Hog Heaven (Is a Place Where David Byrne Never Happened)

(Written August 27, posted October 2.)

I am nostalgic for socialism. I've walked the streets of its northern redoubts, combed through the detritus scattered in the wake of its slow desiccation in the East. Believe me, in those distant, inclement zones where ideals persist, folks live better than us. (Maybe even in Cuba, despite crippling shortages of Chanel Précision Ultra Correction Serum.) They have less stuff, granted, and each citizen is taxed a kidney to fund the weaving of the social welfare web, but they enjoy bountiful arts budgets, longer vacations, better (though considerably less prolonged) sex, much nicer restaurant ambience, and the satisfaction derived from begrudgingly providing crucial services for the aimless, pitiful, downtrodden, and malcontent.

America could have become this sort of demi-paradise if everything hadn't gone to shit in 1969. Fucking Nixon. Fucking Reagan...

In remembrance of foiled futures, First Run Features have released The DEFA Sci-Fi Collection, a restored, unedited trio of East German outer-orbital melodramas that put the ZOOM back into Communism. (If retrospection foists a caul atop one's senses, then please, call me Sugar-Coated Comrade Josef Bonham. Limbless though I may be, my erection has yet to abate. I've been looking for these films for a long time.)

Kurt Maetzig's Der Schweigende Stern (The Silent Star), which for decades drifted through sub-portals of American pop consciousness as First Spaceship on Venus (in a mangled, expurgated version, bereft of context and nuance, though still oddly compelling), kicks as much ass as it did when I first watched it 2,000 years ago at the bottom of a crazed double bill at the Cook Theater in Adel, GA. (It was paired with The Brass Bottle, a wan Tony Randall vehicle which may have been the basis for NBC's I Dream of Jeanie. Ideological incompatibility was the least of BB's faults, and perhaps its sole virtue.)
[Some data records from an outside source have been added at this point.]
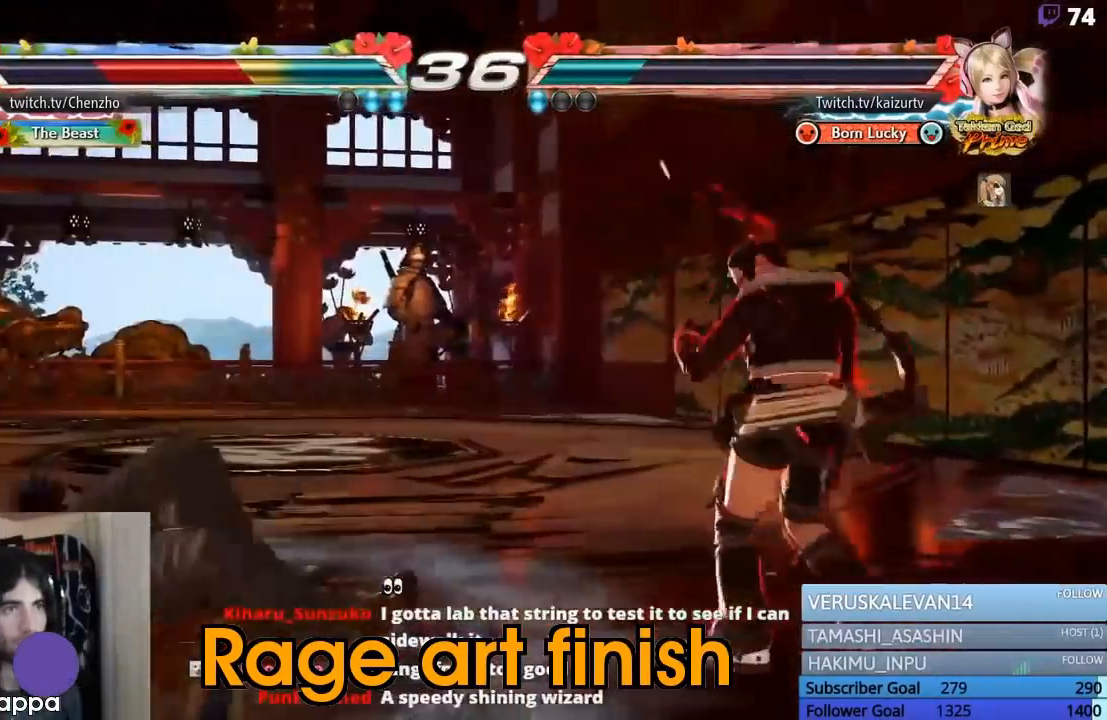
{"buttons": [], "events": [[33, "DPAD_LEFT", "down"], [33, "R2", "up"], [500, "DPAD_LEFT", "up"]]}
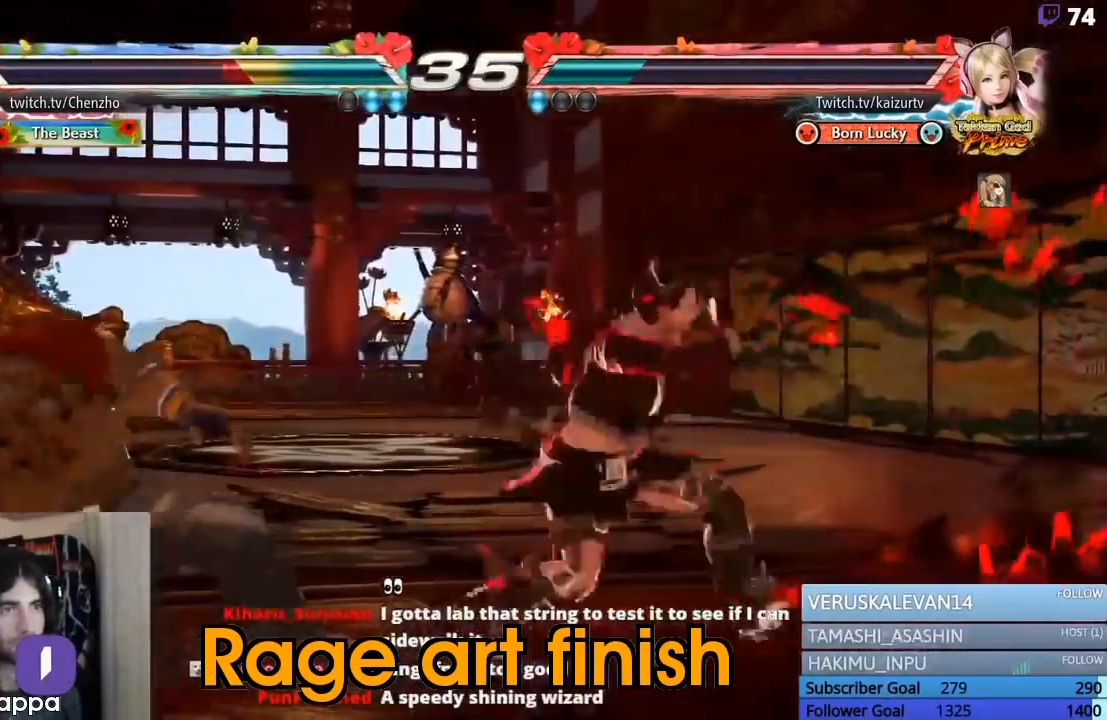
{"buttons": [], "events": [[67, "DPAD_LEFT", "down"], [133, "DPAD_LEFT", "up"], [200, "DPAD_LEFT", "down"], [500, "DPAD_LEFT", "up"]]}
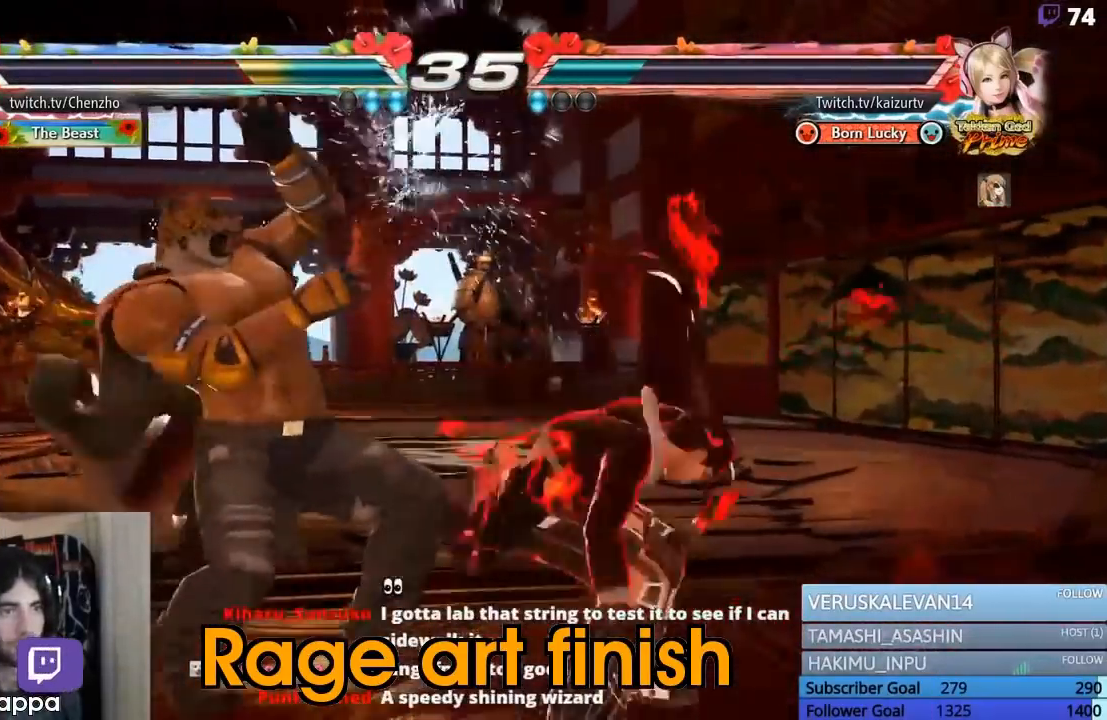
{"buttons": ["DPAD_UP", "DPAD_RIGHT"], "events": [[200, "DPAD_RIGHT", "down"], [200, "DPAD_UP", "down"], [233, "CIRCLE", "down"], [333, "CIRCLE", "up"], [400, "CIRCLE", "down"], [467, "CIRCLE", "up"]]}
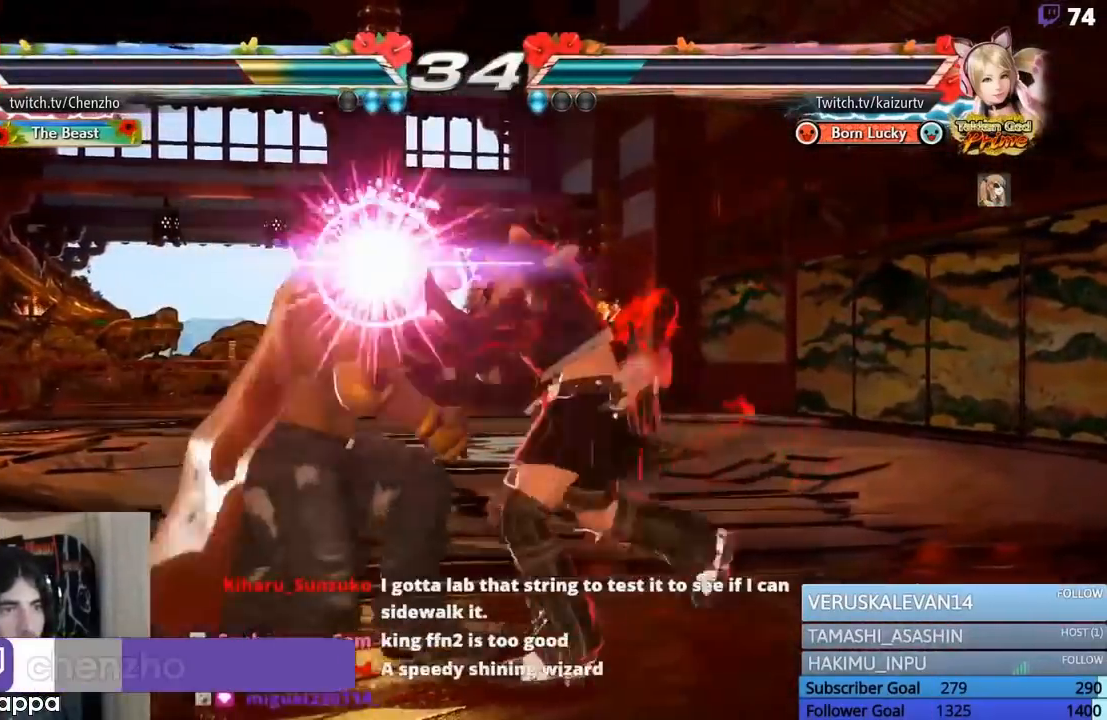
{"buttons": ["SQUARE", "DPAD_LEFT"], "events": [[33, "CIRCLE", "down"], [133, "CIRCLE", "up"], [167, "DPAD_RIGHT", "up"], [167, "DPAD_UP", "up"], [200, "CIRCLE", "down"], [267, "CIRCLE", "up"], [267, "SQUARE", "down"], [367, "TRIANGLE", "down"], [400, "SQUARE", "up"], [467, "DPAD_LEFT", "down"], [467, "SQUARE", "down"], [467, "TRIANGLE", "up"]]}
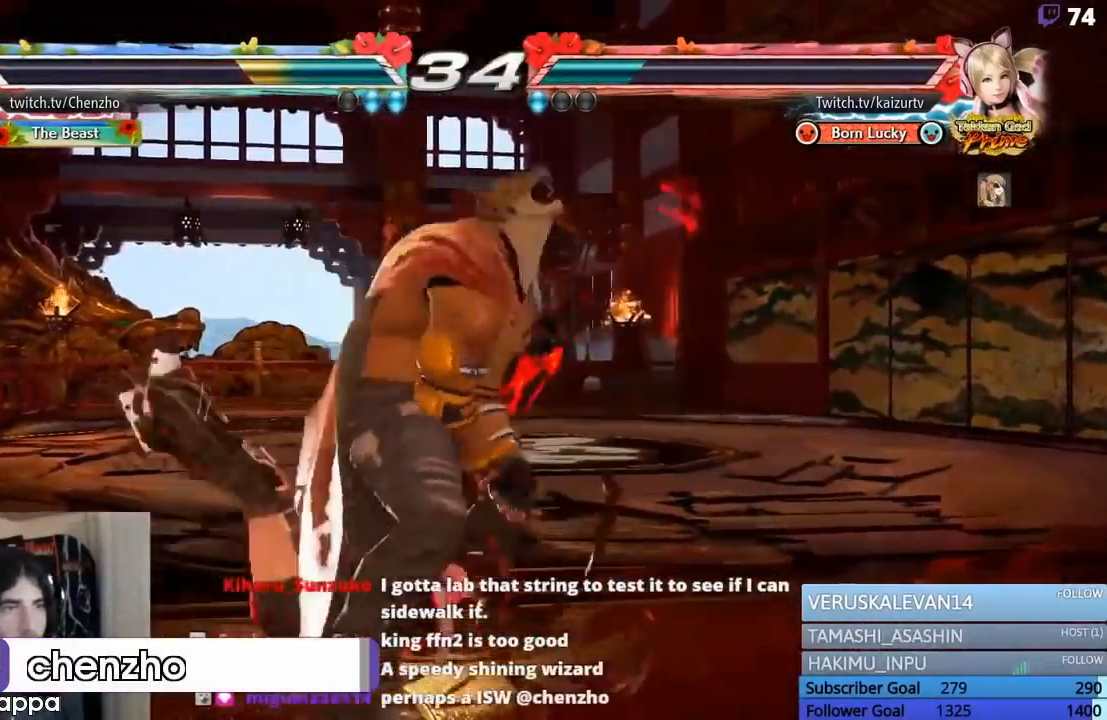
{"buttons": [], "events": [[33, "DPAD_LEFT", "up"], [33, "TRIANGLE", "down"], [100, "SQUARE", "up"], [133, "TRIANGLE", "up"], [167, "SQUARE", "down"], [233, "TRIANGLE", "down"], [300, "SQUARE", "up"], [333, "TRIANGLE", "up"]]}
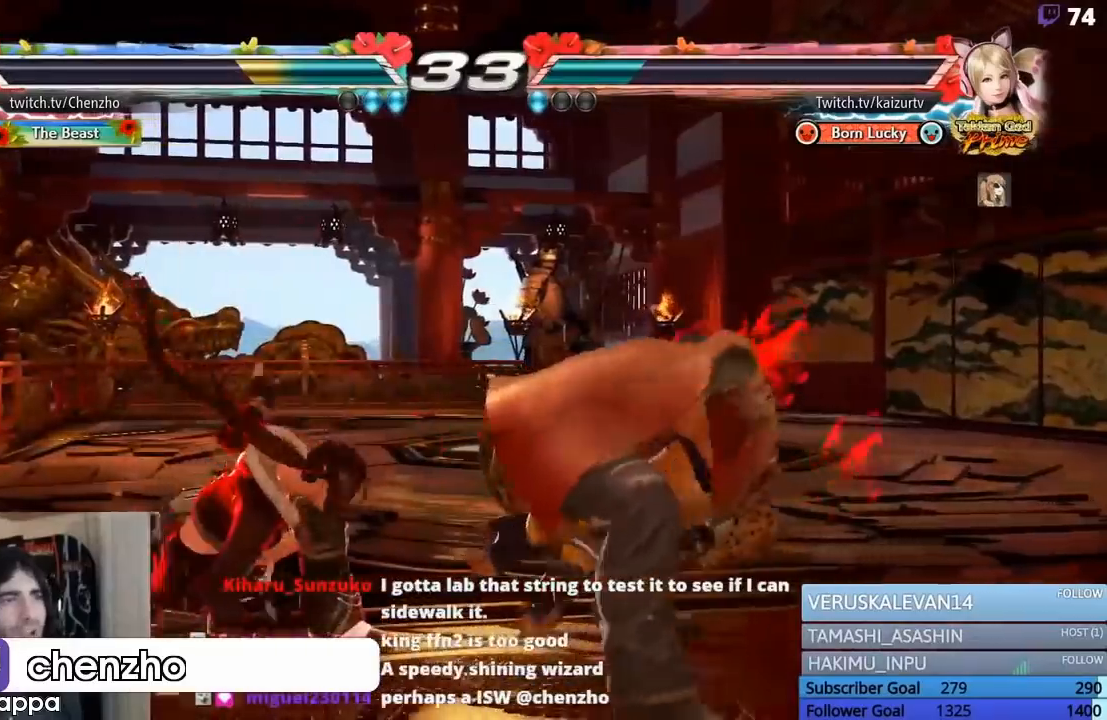
{"buttons": ["DPAD_UP", "DPAD_RIGHT"], "events": [[67, "DPAD_DOWN", "down"], [67, "DPAD_RIGHT", "down"], [133, "DPAD_DOWN", "up"], [167, "DPAD_RIGHT", "up"], [167, "DPAD_UP", "down"], [267, "DPAD_RIGHT", "down"]]}
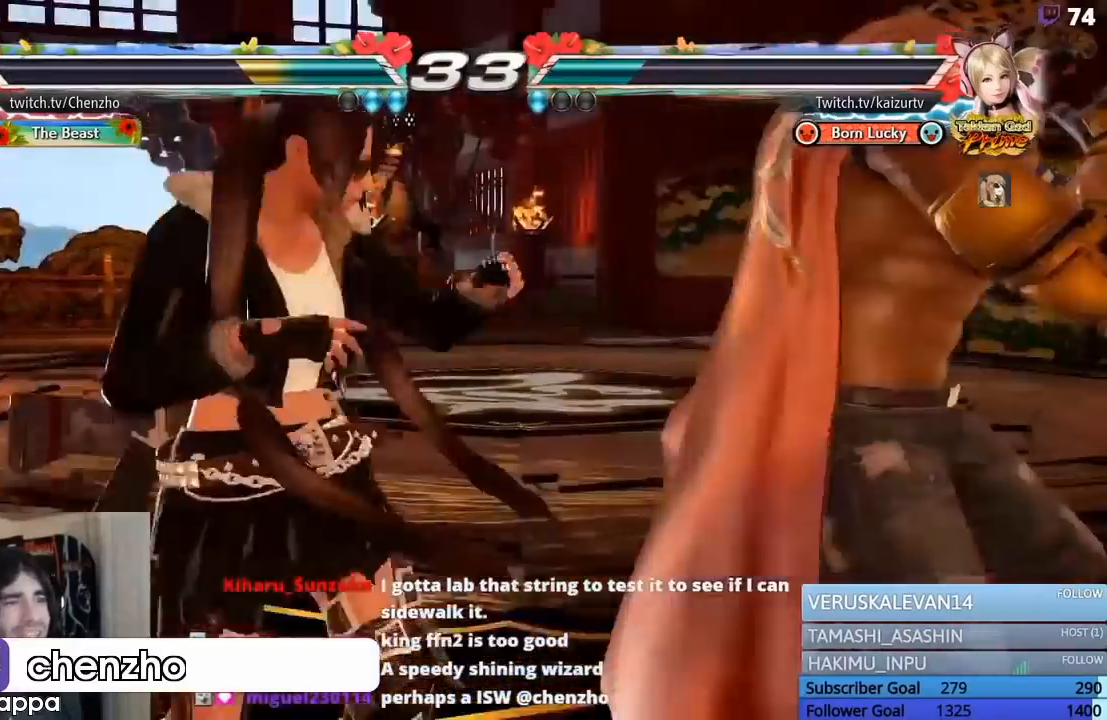
{"buttons": ["DPAD_UP", "DPAD_RIGHT"], "events": [[200, "R2", "down"], [267, "R2", "up"], [367, "DPAD_RIGHT", "up"], [400, "DPAD_UP", "up"], [500, "DPAD_RIGHT", "down"], [500, "DPAD_UP", "down"]]}
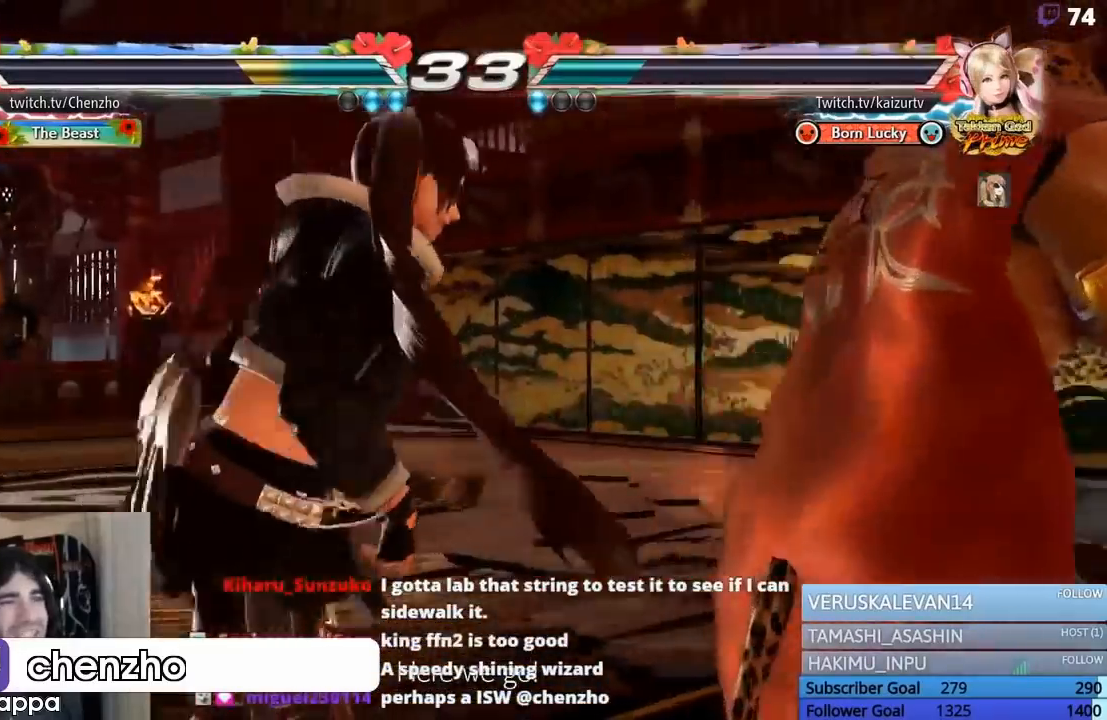
{"buttons": ["DPAD_UP", "DPAD_LEFT"], "events": [[67, "DPAD_RIGHT", "up"], [200, "DPAD_LEFT", "down"]]}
Why was DEFA so awesome? State-run. Massive budgets for films that would have been relegated to exploitation status in the West. Sick sets and special effects. Hot blonde scientists, not just hot blonde moon maidens. (Or, in the case of Der Schweigende Stern, a ball-twisting, no-nonsense researcher portrayed by Nippon hottie Yoko Tani.) And, most importantly, coolness in infinite supply.



The other films in the set, Hermann Zschoche's taut 1972 cosmo-realist procedural Eolomea and Gottfried Kolditz's 1976 sehr fremd huh?-fest Im Staub der Sterne (In the Dust of the Stars) also merit your attention, and make increasingly insistent demands on mine.

Would that any of this could have been... Finland is colder than Jack Abramoff's inert, faux-obsidian soul, but it (or its neighbors) remains a likely destination for yours truly. As for the remainder of the day, I'm glued.